John Brown set it off, but the masses abolished slavery
Much like the Great Proletarian Cultural Revolution in China, the abolitionist movement and Civil War in the United States, including the militant actions of John Brown, point to important lessons around the necessity for multiracial, collective action to secure long-term gains for the working class. The militant abolitionist John Brown, with a small band of fearless freedom fighters against slavery, orchestrated a raid on the U.S. military arsenal at Harper’s Ferry in 1859, undoubtedly escalating the decline of the racist system of chattel slavery in the country and triggering more quickly what would become the Civil War. But it took the concerted effort of an organized military force and the death of 600,000 soldiers, black and white, to bring about the end of that retrograde, backward mode of production. The main lesson about Nat Turner, John Brown, Harriet Tubman and the dozens of other brave souls who stood up militantly for the overthrow of slavery, is that their efforts could not be realized until the movement became fully mass in political scope and was backed by an army.
Conclusion: Confidence in the working class is key
Progressive Labor Party (PLP) condemns vigilante violence in any form. As one worker said astutely, “when many voices become one for political power in the right direction we can make change.” Communists believe that the right direction is not voting, not adding more Black and brown or “left” politicians to office, and certainly not assassinations, bombings or other acts of adventurism. We must eliminate production of resources for profit. Hundreds of students from Columbia University and beyond faced jail time and expulsion from college in the name of fighting imperialist genocide in 2023. They followed the lead of countless doctors and journalists across Gaza who worked in conditions of utter terror as bombs reigned down over them to save the lives of unarmed workers–mainly children–and reveal these atrocities to the world. Millions of workers have turned out in Italy in the past few months in general strikes to protest the relentless cutbacks in wages and social services as bosses divert funds for military buildup and eventual war. And let’s not forget the hundreds of thousands of workers who poured into the streets all over the world during the Covid-19 outbreak against the George Floyd racist police assassination, as millions more were left at the peril of a deadly virus that the bosses chose not to contain for months and months.

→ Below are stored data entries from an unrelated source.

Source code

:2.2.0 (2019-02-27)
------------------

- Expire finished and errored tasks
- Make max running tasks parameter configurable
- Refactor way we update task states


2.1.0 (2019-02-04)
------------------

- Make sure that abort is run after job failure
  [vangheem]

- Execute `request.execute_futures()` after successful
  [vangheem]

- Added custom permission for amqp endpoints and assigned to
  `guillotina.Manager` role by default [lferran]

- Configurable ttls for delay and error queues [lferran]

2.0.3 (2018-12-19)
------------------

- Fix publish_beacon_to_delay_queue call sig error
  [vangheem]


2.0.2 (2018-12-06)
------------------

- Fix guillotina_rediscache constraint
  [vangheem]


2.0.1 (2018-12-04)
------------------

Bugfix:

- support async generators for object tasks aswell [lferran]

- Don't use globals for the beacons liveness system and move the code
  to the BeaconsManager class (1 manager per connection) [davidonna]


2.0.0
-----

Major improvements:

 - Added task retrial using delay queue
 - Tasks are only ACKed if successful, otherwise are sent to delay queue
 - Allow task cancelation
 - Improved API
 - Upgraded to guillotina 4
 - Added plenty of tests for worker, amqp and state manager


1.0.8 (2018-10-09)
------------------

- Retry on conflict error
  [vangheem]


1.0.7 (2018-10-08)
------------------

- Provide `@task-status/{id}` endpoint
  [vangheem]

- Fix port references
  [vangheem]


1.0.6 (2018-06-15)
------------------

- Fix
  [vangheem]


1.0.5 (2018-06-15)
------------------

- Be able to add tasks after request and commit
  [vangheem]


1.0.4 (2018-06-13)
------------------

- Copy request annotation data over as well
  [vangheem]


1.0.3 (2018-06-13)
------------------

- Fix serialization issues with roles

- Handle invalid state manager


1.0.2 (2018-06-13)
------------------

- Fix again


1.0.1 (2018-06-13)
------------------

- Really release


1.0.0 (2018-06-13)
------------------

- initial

These masses are the heroes of our class. But in spite of all of these heroic deeds, the genocide against workers in Palestine rages, and workers across Italy and worldwide continue to face austerity cutbacks. Each struggle teaches our class new lessons about the limits of reforming capitalism, but we need an organized party that is leading these struggles and fighting for more than just militant reforms. Progressive Labor Party is not a savior to the working class. We do not call for workers to grab guns and shoot any boss they see–or their traitorous thugs in blue or camouflage. But we do understand that armed workers, backed by a revolutionary military of soldiers and officers, led by our party, is a fundamental ingredient for our class to free itself from the grips of this current system and establish something exponentially smarter, healthier and better for the human race. And this collective process is the ultimate heroism.